ZIMA
2004Piotr Sobociński jr
Zima to króciutka, zaledwie trzyminutowa etiuda, która otwiera widza na dwa porządki symboliczne. W jednym odnaleźć można obraz zetknięcia starości z młodością. W domu na odludziu mieszka starzec. Dwóch chłopców bawi się na śniegu. Willa przyciąga ich swą magnetyzującą tajemnicą. Chłopcy rzucają śnieżkami. Jedna z nich przypadkowo trafia w okno i wówczas przerażeni malcy dostrzegają obserwującego ich starca. Dziecięcy lęk przed obcym i starym każe im uciekać. Dopiero gdy ścieżka pośród drzew jest już pusta, starszy pan uśmiecha się dobrotliwie. Piotr Sobociński odwołuje się w swym filmie do naszych dziecięcych obaw, zaszczepionego przez baśnie strachu splecionego z fascynacją.
Opowieść druga ukryta jest głębiej, wpisana w pojedyncze ujęcia. Etiudę otwiera kadr wypełniony bielą. Kolor ten symbolizuje w europejskiej kulturze czystość, duchowość, ale i zwiastuje śmierć. Jeden z biblijnych jeźdźców Apokalipsy dostrzega białego konia, który niesie Śmierć na swym grzbiecie. Jan Kochanowski opisując przeobrażenie poety w łabędzie konstatuje: "Już mi w ptaka białego wierzch się głowy mieni". W kolejnych kilku ujęciach Zimy widzimy chłopców biegnących drogą, która prowadzi do domu. Zaglądają przez szybę, ale nikogo nie dostrzegają. Gdy oddalają się, by bawić się w ogrodzie, z prawej strony kadru pojawia się sylwetka starego człowieka. Zabawę chłopców obserwujemy z perspektywy starca, przez przyprószone śniegiem okna altany. Gdy śnieżka wpada do domu, mężczyzna chwyta w dłonie rozsypany śnieg. Woda zaczyna powoli kapać z jego rąk. Starzec nie gniewa się, nie goni chłopców. Melancholijnie spogląda przed siebie, a później z błądzącym po twarzy uśmiechem patrzy przez okno, ale na ścieżce nie ma już nikogo. Mimika bohatera, jego dyskretny, niemal niezauważalny ruch głową przekonują, że chwytając śnieg dotyka tajemnicy. Moment epifanii pozwala mu odkryć nieodwracalny porządek przemijania, następstwo młodości i starości, życia i śmierci. Za szybą zobaczył siebie sprzed lat - pełnego życia chłopca, z radością biegającego po śniegu. Sobociński używa zwolnionego tempa, czerni i bieli, by zasygnalizować, że być może obcujemy z przeszłością, z ulotnym wspomnieniem.
W Baśni zimowej.
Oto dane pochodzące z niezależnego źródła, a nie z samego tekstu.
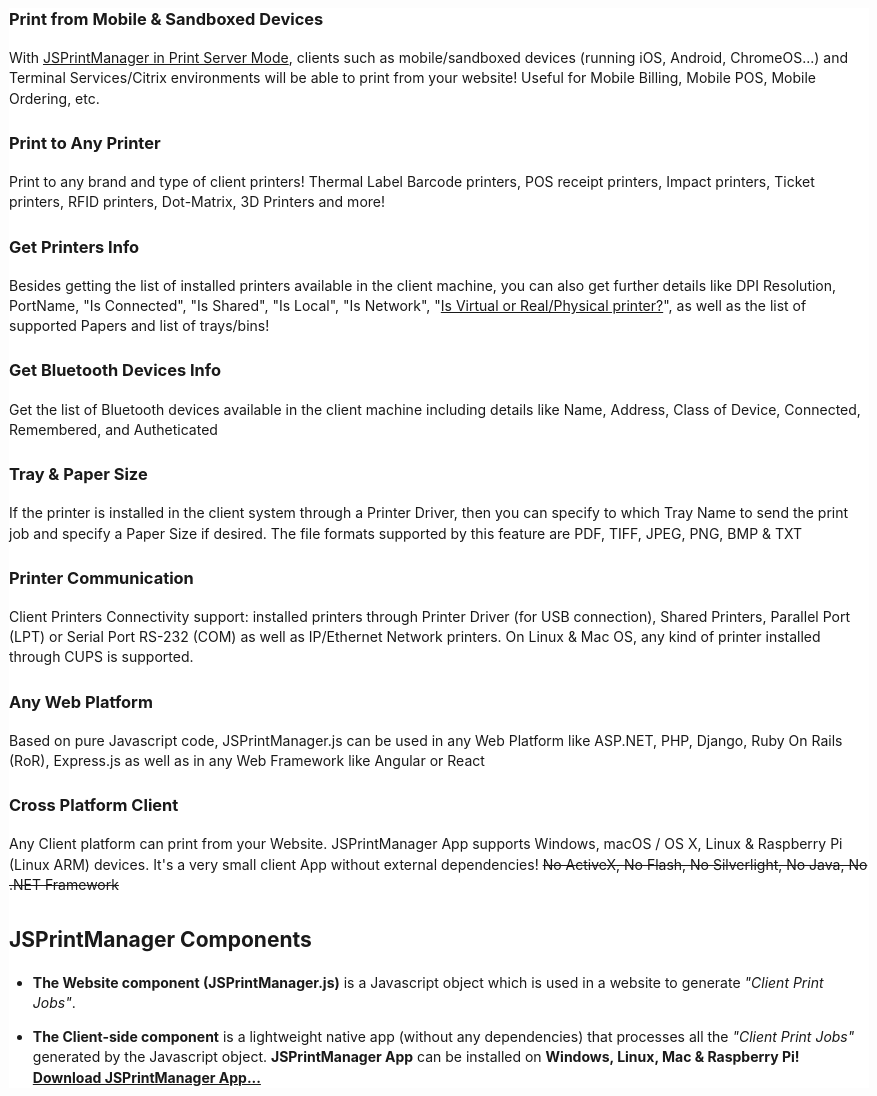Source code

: ### Print from Mobile & Sandboxed Devices
With [JSPrintManager in Print Server Mode](https://www.neodynamic.com/articles/How-to-print-raw-commands-pdf-files-from-iOS-Android-ChromeOS-sandboxed-devices-from-Javascript), clients such as mobile/sandboxed devices (running iOS, Android, ChromeOS...) and Terminal Services/Citrix environments will be able to print from your website! Useful for Mobile Billing, Mobile POS, Mobile Ordering, etc.

### Print to Any Printer
Print to any brand and type of client printers! Thermal Label Barcode printers, POS receipt printers, Impact printers, Ticket printers, RFID printers, Dot-Matrix, 3D Printers and more!

### Get Printers Info
Besides getting the list of installed printers available in the client machine, you can also get further details like DPI Resolution, PortName, "Is Connected", "Is Shared", "Is Local", "Is Network", "[Is Virtual or Real/Physical printer?](https://www.neodynamic.com/articles/How-to-detect-virtual-real-physical-printer-from-Javascript)", as well as the list of supported Papers and list of trays/bins!

### Get Bluetooth Devices Info
Get the list of Bluetooth devices available in the client machine including details like Name, Address, Class of Device, Connected, Remembered, and Autheticated

### Tray & Paper Size
If the printer is installed in the client system through a Printer Driver, then you can specify to which Tray Name to send the print job and specify a Paper Size if desired. The file formats supported by this feature are PDF, TIFF, JPEG, PNG, BMP & TXT

### Printer Communication
Client Printers Connectivity support: installed printers through Printer Driver (for USB connection), Shared Printers, Parallel Port (LPT) or Serial Port RS-232 (COM) as well as IP/Ethernet Network printers. On Linux & Mac OS, any kind of printer installed through CUPS is supported.

### Any Web Platform
Based on pure Javascript code, JSPrintManager.js can be used in any Web Platform like ASP.NET, PHP, Django, Ruby On Rails (RoR), Express.js as well as in any Web Framework like Angular or React

### Cross Platform Client
Any Client platform can print from your Website. JSPrintManager App supports Windows, macOS / OS X, Linux & Raspberry Pi (Linux ARM) devices. It's a very small client App without external dependencies!  ~~No ActiveX,  No Flash,  No Silverlight,  No Java,  No .NET Framework~~


## JSPrintManager Components

- **The Website component (JSPrintManager.js)** is a Javascript object which is used in a website to generate _"Client Print Jobs"_.

- **The Client-side component** is a lightweight native app (without any dependencies) that processes all the _"Client Print Jobs"_ generated by the Javascript object. **JSPrintManager App** can be installed on **Windows, Linux, Mac & Raspberry Pi!** **[Download JSPrintManager App...](https://neodynamic.com/downloads/jspm)**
Eseju o starości Ryszard Przybylski cytuje refleksję Hannah Arendt na temat odczuwania czasu u schyłku życia: "Śmierć wstrzymuje działanie woli i zmienia przyszłość w antycypowaną przeszłość - projekty woli zmieniają się w przedmioty rozmyślania, a oczekiwania duszy zamieniają się w antycypowane przypomnienia" (Ryszard Przybylski, Baśń zimowa. Esej o starości, Warszawa 1998, s. 7).